My issue is this: how do I explore the theme of othering and marginalization with a focus on gender without being a privileged white dick by completely ignoring the role race plays in these impulses? I want to keep the focus on gender, because that's what I'm most familiar with and that's what the story is calling for--I don't want to force major themes that don't quite fit. At the same time, though, I don't want to be a privileged white dick.
So far my options are these:
1) Make sure to have fleshed-out, fairly-treated characters of color, but do not otherwise touch upon the issue.
PROS: Does not risk tangling up my themes and weighing down the story with Issues that don't quite fit.
CONS: Does not really address the problem, duh.
2) Make the heroine black or mixed-race and occasionally touch upon this through the subversion of racist tropes (i.e. start her off seeming like a Magical Negro, then slowly question this, building up to a dramatic reveal that she is in fact quite the opposite).
PROS: Allows the integration of racial themes into the gender-focused whole without making them intrusive.
CONS: Might make race seem like the elephant in the room.
3) Make the Mysterious Othered Woman (or small group of them, I'm not entirely sure yet) dark-skinned and Different.
PROS: Allows the introduction, if not integration, of racial themes into the gender-focused whole without disrupting the other themes.
CONS: Has horrible potential to be offensive through seeming like a fake treatment of race that only further others people of color.
ETA: 4) #1, except giving at least one set of characters of color their own more race-based section of the narrative that ties into the overall theme.
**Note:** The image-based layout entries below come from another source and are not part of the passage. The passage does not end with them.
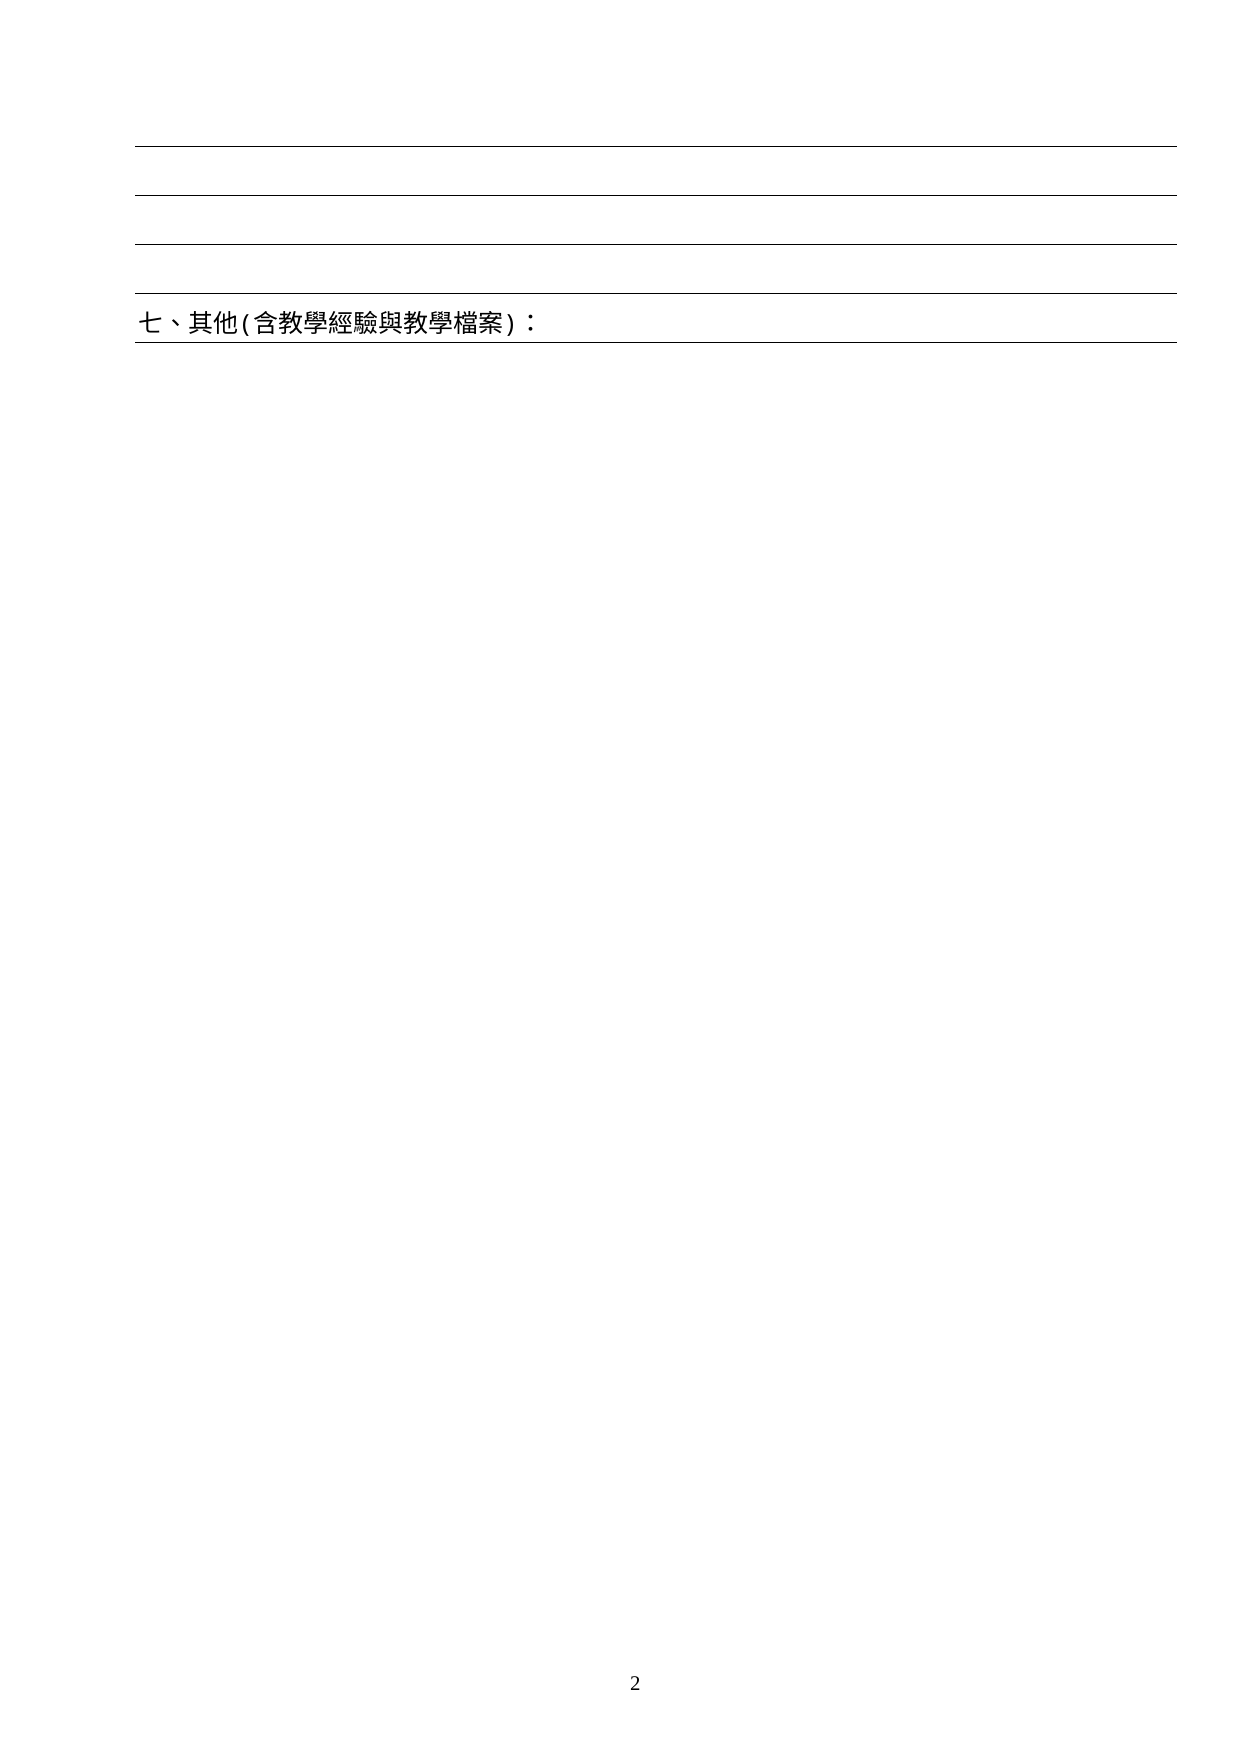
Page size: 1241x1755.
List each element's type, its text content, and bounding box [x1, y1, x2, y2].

table_cell [135, 245, 1177, 293]
table_cell 七、其他(含教學經驗與教學檔案)： [135, 294, 1177, 342]
table_cell [135, 147, 1177, 195]
table_cell [135, 196, 1177, 244]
Would center particularly on a woman of color, thus uniting it with the gender issues.
PROS: Ties the different themes together well; runs the lowest risk of alienating readers of color and perpetuating white privilege. Fleshes out the story.
CONS: May be difficult to integrate properly with the other themes and with the overall mood and tone of the story.
Complicating the matter is the fact that the gender issue itself is going to be handled largely in subtext, if I can pull it off; characters won't be giving speeches about how oppressed women are, regardless of how true said speeches would be. I want the story to speak for itself. However I wind up dealing with the race issue, I'd like to keep it as subtextual as possible in the same way.